*ACTIVITY*: Look through the listing below for the word "européenne" and copy every line where it occurs.

====== RECORD EXTRACTS ======

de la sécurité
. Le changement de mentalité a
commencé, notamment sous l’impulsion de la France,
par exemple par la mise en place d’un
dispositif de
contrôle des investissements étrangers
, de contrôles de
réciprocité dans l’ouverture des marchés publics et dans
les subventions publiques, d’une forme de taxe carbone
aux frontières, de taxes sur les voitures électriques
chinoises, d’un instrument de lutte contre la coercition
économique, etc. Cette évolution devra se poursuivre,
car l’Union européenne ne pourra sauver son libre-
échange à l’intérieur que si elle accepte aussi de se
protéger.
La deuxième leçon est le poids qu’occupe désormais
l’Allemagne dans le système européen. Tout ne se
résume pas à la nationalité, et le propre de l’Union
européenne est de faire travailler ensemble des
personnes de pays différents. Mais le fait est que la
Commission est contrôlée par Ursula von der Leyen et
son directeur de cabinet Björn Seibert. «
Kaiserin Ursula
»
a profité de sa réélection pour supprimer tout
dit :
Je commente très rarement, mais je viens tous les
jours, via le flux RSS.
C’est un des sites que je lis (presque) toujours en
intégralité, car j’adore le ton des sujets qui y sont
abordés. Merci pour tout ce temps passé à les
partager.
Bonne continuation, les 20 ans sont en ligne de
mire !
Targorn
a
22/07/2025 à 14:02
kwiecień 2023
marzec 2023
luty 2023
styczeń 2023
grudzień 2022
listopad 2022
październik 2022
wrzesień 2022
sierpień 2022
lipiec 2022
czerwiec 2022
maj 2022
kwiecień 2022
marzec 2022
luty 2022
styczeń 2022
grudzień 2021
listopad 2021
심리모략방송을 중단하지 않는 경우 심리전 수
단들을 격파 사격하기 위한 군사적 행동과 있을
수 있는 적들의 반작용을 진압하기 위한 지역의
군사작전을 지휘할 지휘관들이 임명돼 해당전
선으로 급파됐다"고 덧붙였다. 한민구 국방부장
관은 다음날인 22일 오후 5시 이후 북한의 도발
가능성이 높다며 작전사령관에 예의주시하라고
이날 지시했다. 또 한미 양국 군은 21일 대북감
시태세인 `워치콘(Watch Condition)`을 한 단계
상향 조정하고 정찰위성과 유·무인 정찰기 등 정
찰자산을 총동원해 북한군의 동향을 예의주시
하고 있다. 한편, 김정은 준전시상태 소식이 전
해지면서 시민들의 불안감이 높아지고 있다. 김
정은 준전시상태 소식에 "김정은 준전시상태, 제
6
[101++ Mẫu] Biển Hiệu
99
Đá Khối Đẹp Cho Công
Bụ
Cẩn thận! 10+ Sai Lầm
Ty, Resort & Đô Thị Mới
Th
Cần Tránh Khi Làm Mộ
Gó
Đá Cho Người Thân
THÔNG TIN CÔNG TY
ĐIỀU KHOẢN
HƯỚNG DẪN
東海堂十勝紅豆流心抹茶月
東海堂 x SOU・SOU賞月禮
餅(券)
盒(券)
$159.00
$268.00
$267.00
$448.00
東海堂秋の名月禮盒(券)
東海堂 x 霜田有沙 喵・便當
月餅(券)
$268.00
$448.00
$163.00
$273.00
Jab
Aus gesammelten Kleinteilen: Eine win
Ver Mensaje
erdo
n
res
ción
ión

======

*TASK ANSWER*:
car l’Union européenne ne pourra sauver son libre-
européenne est de faire travailler ensemble des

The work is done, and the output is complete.